Auch seinen Geburtstag feiert man am Ring - natürlich mit Thomas Bernhard. Am 30. September gibt Beil eine Festvorstellung seines international viel gespielten Rezitationsprogramms „Ich will in die entgegengesetzte Richtung“, dessen Textauswahl durchaus von der persönlichen Beziehung zum Autor geprägt ist.

Seine Verbindung zu Bernhard hat über dessen Tod hinaus gehalten: Nicht zuletzt weil der Autor dem Theaterpaar Peymann/Beil in seinem Dramolett „Claus Peymann und Hermann Beil auf der Sulzwiese“ ein Denkmal setzte. Beil spielt sich darin (das Stück läuft seit 2009 wieder im Akademietheater) seit vielen Jahren selbst.

„Natürlich bin ich immer noch gerührt, beschämt und zugleich sprachlos glücklich, mich in eine Thomas-Bernhard-Figur verwandelt und so in den großen Reigen der beredt schweigenden Figuren des Bernhard’schen Theaterkosmos aufgenommen zu sehen“, schrieb Beil in seinem Theater-Geschichten-Buch „Theaternarren leben länger“ (2000 Zsolnay Verlag), einem Resümee aus 13 Burgtheater-Jahren. Seither schrieb auch der kürzlich verstorbene Peter Esterhazy für Beil ein Dramolett: „Affolter, Meyer, Beil (Don Juan oder Die glückliche Familie)“, uraufgeführt 2006 in Salzburg.

Hermann Beil

APA/Barbara Gindl

Thomas Bernhard verewigte Beil auch in einem Dramolett

Wiener arbeitet seit 1965 als Dramaturg

Geboren wurde Beil 1941 in Wien, seit 1965 arbeitet er als Dramaturg. Von Frankfurt führte ihn sein Weg über Basel, wo er die Arbeit mit Friedrich Dürrenmatt als eine entscheidende Begegnung bezeichnete, 1974 zu Claus Peymann nach Stuttgart, den er anschließend auch als Dramaturg nach Bochum folgte und sieben Jahre später von 1986 bis 1999 als Kodirektor ans Burgtheater.
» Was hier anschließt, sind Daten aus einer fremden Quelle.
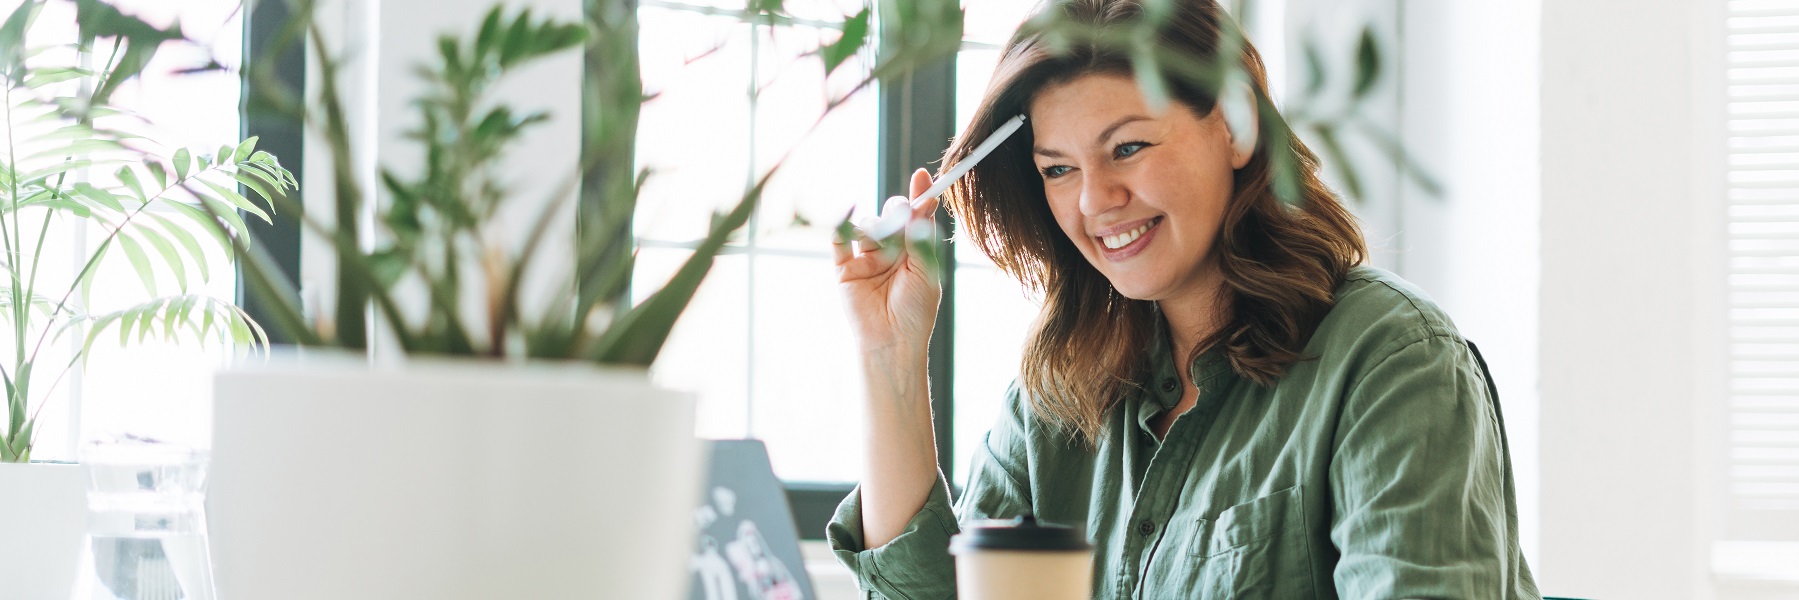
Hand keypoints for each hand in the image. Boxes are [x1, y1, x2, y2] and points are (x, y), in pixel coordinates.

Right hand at [834, 168, 939, 357]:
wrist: (892, 342)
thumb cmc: (915, 311)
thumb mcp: (926, 270)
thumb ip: (921, 236)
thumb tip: (923, 202)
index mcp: (914, 252)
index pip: (916, 218)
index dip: (920, 196)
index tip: (925, 177)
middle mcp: (890, 252)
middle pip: (891, 216)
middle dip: (896, 212)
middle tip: (902, 218)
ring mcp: (866, 259)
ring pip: (868, 226)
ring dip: (876, 228)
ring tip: (882, 244)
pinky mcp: (845, 269)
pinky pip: (839, 241)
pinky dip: (842, 225)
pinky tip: (849, 216)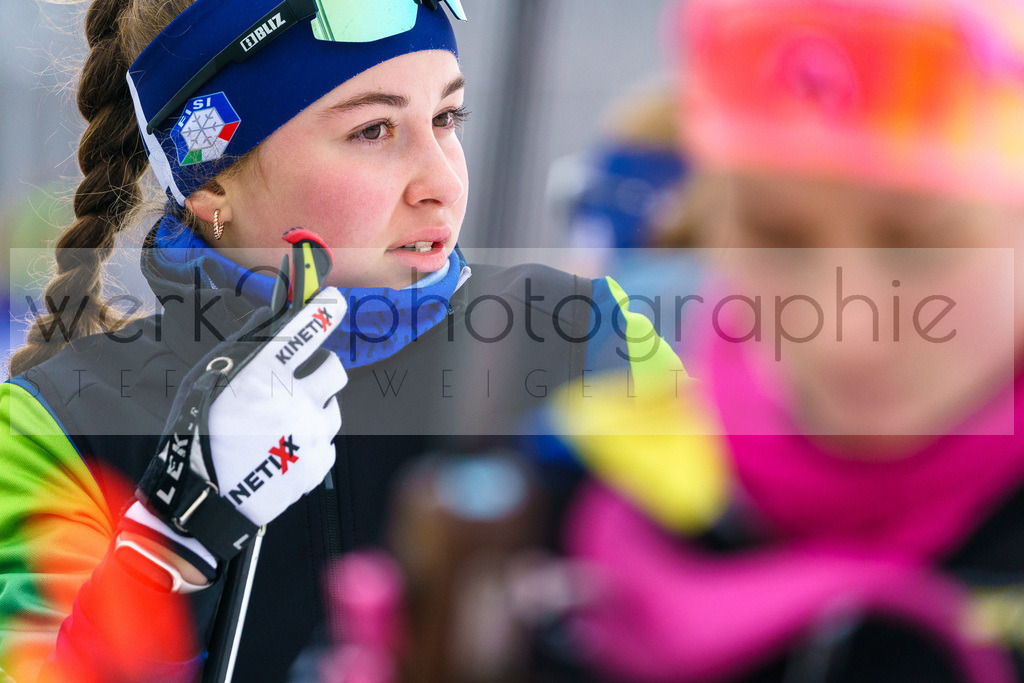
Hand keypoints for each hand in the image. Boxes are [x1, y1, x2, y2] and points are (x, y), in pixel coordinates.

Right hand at [126, 288, 347, 573]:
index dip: (324, 310)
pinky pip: (327, 442)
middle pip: (334, 369)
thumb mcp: (209, 379)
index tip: (334, 300)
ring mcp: (311, 435)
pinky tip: (284, 450)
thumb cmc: (200, 432)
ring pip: (333, 408)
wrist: (204, 497)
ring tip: (282, 424)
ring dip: (314, 409)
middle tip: (300, 380)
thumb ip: (246, 345)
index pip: (307, 330)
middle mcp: (295, 401)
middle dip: (320, 369)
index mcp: (264, 375)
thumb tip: (275, 316)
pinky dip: (311, 442)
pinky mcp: (320, 464)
Ab 1999 arbeitete er - allerdings nicht mehr so fix ans Haus gebunden - als Dramaturg am von Peymann geleiteten Berliner Ensemble. In der Direktion Gerard Mortier war er Mitarbeiter bei den Salzburger Festspielen, unter anderem als Leiter der Reihe „Dichter zu Gast“. Als Regisseur prägte Beil unter anderem die Festspiele Reichenau, als potenzieller Theaterdirektor war er schon vor der Burg für die Josefstadt gehandelt worden - auch hier sagte er ab. „Ich muss nicht Direktor sein, um glücklich zu sein“, verriet er der APA.

Vierte Berufung als Zuckerbäcker

Seine vierte Berufung, nach der als Dramaturg, als Rezitator und als Regisseur, ist die Zuckerbäckerei. Kollegen schwärmen von den Torten, die der Konditor Beil zu Theaterereignissen kreiert hat, etwa die Doping-Torte, die er zur Uraufführung von Elfriede Jelineks „Sportstück“ in der Inszenierung von Einar Schleef kreierte.
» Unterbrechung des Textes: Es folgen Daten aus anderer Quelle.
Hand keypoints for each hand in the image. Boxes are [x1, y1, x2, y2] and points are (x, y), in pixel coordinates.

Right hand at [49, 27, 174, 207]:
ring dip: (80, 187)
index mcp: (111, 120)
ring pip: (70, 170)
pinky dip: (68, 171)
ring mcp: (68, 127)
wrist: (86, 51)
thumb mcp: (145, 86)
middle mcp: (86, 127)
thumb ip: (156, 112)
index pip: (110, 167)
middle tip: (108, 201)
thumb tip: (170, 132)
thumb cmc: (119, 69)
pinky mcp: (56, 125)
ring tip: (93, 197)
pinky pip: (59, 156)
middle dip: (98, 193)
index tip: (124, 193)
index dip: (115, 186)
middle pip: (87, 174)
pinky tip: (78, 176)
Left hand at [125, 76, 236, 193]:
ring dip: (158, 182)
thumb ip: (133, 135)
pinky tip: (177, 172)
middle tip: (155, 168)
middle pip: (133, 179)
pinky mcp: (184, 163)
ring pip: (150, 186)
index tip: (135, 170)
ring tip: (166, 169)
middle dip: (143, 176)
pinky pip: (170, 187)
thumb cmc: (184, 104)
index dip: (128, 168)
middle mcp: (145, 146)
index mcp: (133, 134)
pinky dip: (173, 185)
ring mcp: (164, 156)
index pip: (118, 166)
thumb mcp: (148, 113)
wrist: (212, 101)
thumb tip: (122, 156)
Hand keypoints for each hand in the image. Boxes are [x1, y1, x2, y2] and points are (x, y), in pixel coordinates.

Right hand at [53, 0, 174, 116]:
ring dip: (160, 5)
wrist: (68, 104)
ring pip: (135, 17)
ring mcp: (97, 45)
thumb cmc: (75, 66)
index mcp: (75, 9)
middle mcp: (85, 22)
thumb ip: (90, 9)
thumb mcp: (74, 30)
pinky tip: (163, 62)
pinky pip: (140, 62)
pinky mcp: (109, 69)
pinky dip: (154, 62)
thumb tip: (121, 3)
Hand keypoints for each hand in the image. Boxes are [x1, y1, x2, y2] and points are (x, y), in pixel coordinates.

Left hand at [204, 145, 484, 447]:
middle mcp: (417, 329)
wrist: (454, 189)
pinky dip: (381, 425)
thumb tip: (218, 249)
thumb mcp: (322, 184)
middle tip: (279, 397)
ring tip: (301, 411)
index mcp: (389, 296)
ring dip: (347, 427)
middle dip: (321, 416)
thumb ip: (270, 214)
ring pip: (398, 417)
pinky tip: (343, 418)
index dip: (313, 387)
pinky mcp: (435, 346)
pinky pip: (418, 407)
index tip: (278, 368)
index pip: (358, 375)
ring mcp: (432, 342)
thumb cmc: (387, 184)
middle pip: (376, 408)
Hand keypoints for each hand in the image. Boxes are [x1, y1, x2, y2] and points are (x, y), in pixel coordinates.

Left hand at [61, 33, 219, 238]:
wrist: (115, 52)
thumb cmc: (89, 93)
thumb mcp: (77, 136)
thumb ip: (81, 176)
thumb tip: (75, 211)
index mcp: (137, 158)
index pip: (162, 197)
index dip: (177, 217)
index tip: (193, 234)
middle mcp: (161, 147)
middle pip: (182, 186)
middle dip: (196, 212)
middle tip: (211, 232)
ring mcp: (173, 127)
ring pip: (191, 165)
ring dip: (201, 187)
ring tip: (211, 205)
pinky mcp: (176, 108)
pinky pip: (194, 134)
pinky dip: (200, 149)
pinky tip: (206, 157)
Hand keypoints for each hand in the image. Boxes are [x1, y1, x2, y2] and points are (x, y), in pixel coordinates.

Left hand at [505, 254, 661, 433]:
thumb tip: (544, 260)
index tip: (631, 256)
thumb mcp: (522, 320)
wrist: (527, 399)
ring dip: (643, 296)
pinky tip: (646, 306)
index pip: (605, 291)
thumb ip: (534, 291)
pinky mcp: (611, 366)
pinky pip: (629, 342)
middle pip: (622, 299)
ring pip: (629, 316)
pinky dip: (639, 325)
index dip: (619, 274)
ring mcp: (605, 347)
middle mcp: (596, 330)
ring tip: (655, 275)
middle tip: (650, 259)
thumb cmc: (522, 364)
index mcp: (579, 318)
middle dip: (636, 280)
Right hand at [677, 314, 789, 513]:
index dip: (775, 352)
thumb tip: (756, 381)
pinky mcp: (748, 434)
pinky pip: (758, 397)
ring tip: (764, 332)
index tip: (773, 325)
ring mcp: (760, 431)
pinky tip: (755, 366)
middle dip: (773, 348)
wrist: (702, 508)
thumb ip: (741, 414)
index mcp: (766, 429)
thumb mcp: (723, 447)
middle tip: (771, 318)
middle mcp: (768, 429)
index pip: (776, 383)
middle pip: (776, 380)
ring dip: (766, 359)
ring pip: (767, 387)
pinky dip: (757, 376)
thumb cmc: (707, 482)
Über die 92 Tabori-Torten anlässlich des 92. Geburtstages von George Tabori im Jahr 2006 drehte Michael Verhoeven gar den Film „Die poetische Geburtstagstorte“. „Schließlich ist Dramaturgie durchaus so etwas wie Zuckerbäckerei. Am Theater ist alles eine Frage der Zutaten und der richtigen Mischung“, schreibt der Theatertortenbäcker dazu.